Help with algorithm to find optimal route between various routes, where order matters

Question

This seems to be a variation on the Travelling Salesman problem, and I started (as far as some reading at least) going down that route to solve it, but the ordering restrictions are confusing me a bit.

• I have a map with an arbitrary number of destinations on it.
• An agent is given a set of trade routes.
• Each individual route must be processed in order, but all routes can be intermingled.

For example:

• I start at S0.
• I have a route Alpha that needs to visit A1, A2 and A3.
• I have a route Beta that needs to visit B4, B5 and B6.

A valid option would be to simply join the routes together:

S0 -> A1 -> A2 -> A3 -> B4 -> B5 -> B6

But perhaps parts of Beta are actually near the beginning parts of Alpha, so it would be better to go:

S0 -> A1 -> B4 -> B5 -> A2 -> A3 -> B6

Is there a way to calculate an optimal (or "probably quite optimal") route between these nodes, without calculating every distance between every possible pair of nodes?
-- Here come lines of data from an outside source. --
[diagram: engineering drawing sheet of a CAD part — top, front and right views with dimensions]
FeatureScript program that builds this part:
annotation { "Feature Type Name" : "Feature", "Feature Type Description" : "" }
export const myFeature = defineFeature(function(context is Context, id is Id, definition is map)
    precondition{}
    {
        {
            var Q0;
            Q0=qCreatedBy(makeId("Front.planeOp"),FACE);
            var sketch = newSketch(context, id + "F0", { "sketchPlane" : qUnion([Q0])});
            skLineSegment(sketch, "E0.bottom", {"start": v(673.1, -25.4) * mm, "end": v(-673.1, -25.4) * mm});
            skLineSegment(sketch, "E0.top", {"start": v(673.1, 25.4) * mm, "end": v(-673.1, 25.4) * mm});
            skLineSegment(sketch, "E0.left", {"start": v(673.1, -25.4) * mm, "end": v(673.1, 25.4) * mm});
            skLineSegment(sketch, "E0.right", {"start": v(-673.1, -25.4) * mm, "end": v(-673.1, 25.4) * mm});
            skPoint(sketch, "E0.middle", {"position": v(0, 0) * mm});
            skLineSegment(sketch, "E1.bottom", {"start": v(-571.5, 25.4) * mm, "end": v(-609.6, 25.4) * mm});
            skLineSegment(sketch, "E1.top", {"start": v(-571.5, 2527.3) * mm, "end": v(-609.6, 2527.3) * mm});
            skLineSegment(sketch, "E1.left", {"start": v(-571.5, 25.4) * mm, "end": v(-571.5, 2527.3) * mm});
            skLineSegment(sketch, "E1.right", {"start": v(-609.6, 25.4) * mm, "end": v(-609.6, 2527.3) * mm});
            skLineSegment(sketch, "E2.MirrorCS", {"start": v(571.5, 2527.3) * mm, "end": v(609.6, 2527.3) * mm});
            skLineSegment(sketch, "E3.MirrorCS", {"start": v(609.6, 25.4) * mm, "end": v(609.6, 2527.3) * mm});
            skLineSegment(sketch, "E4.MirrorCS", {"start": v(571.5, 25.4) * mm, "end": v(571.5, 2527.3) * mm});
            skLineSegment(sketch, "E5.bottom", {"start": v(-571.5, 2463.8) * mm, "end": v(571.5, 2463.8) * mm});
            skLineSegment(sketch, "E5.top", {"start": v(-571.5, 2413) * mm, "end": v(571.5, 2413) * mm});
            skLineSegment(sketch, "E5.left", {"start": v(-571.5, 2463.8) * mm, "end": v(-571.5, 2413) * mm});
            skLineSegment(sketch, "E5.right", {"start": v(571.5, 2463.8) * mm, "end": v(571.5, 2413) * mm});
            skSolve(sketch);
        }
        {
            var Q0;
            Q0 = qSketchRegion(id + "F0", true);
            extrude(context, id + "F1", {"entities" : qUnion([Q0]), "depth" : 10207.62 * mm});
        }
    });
Alternatively I could construct a graph of every possible journey, but that also seems like it could get problematic.

Answer 1

The striking thing about this problem is that every time there are only two choices, the next A or the next B. That means I could encode the route as AAABBB. Which in that case means choose all the A's then all the B's.

That makes exploring every possible journey simple. Just permute that string. If you're reluctant to calculate all of those you could run the greedy algorithm and just always choose which ever is shorter, A or B, at each step. It can't guarantee to be optimal but it is likely to be reasonable.